Cok uluorta yazasim yok gibi ama yazasim da var, haykirasim yok ama soyleyesim var. belki de "publish" etmem, publish edecek ozenle yazip hic etmeyecek samimiyette yazmaya ne dersin, palavra...
Ne garip sey hayat, evet cok acik olmadi bu ifade. Yani; ancak bakinca goruyor olmak ne garip, demek ki bakmadigimiz onca zaman neleri gormeden atliyoruz. Simdi gorduklerimi acaba gorebilir miydin son okudugum iki kitabi okumasaydim, ya da icimdeki o "rebellious" ortaya cikabilir miydi son olanlar olmasaydi. Cok bisey olmadi; bir iki terslik, bir iki yalnizlik, bir iki vazgecis...Aradim diye mi gordum ya da onlar da zaten yeni mi ortaya cikmisti, bilmem mumkun degil ama ters giden seyler var ve meger ters giden seyler olmadigi zaman hayatin icinde bir terslik varmis . Hem de ne terslik...hayal edebilmek guzel, birinin hayali olmak bazen birini hayal etmek, birseyi degistirmeye kalkmak, aklinla yureginle... Yureginin aklinin onunde olmasi, cok klise geliyor biliyorum. "Love in times of Colera" ve "Ask" kitabinda okurken kucumsedigim o romantizm icine aldi beni ve herseyin disardan muntazam gorundugu zamanlarda- iste o muntazamligin izin vermedigi hayallerin eksikliginde- hayatin ne tur yavan oldugunu anladim. Evet bir daha. Hayallerin boslugunu, anlamasi zor dusuncelerle doldurmaya calistim; tek saniyemi bos birakmadim, yorgunluk hissinden medet uydum, onla uyusturmaya calistim bedenimi ve zihnimi, duygularin sarhoslugu yokken. Simdi
alisigi oldugum o muhtesem bazda hayati cozup oyle yutuyorum. Bir zamanlar etrafimdaki hayatlara bakip, uygunsuzluguna karar verip uzun cabalarla kovdugum o melankoliyi aliyorum hayata.

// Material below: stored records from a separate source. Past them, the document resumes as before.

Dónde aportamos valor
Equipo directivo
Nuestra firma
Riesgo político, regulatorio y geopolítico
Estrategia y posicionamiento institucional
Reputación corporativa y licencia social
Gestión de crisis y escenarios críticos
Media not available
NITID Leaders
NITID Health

Tekrar butun oluyorum. "Saglikli" dusunceye engel gordugum o seyin icinde eritiyorum dusunceleri ve oyle keskinlesiyor ki artik dusunce...Haksizliklari, baskasina mal edilmis acilari hayatinin icinde hissetmeye basliyorsun. Melankoliyle aritiyorsun hisleri, alisilmisliklardan. Alisilmisliklarin hepsi disarda kaliyor ve alisarak hosgordugun butun haksizliklar belki ilk defa, belki bir zamanlar oldugu gibi tekrar, yuregini daglayabiliyor. Bazisi yasayamiyormus saf huzur diye gorunen seyin icinde, ya da huzura erebilmesi once bir huzursuzluga ermesiyle mumkunmus. Ya da kimisine harammis huzur. Halen anlamadigin (elbette anlamiycan) bir gizem var bu isin icinde, bin defa tekrara etmis olmama ragmen ilk defa bu kadar samimiyetle soyledigim gibi ve gelecek sefer bunu da asan bir samimiyetle soylemeyi umdugum gibi, icinde gizem oldukca yasamak var,yasadigini anlamak ya da yasadigini hissetmek. Ne huzurun, ne sunun ne bunun... gizemin hatrina cirpinislar. O gizemin umuduna, o gizemin umutsuzluguna bazen, sonra tekrar umuduna...Bir de iste inmeler ve cikmalar var hayatta, herbiri birbirinden keyifli.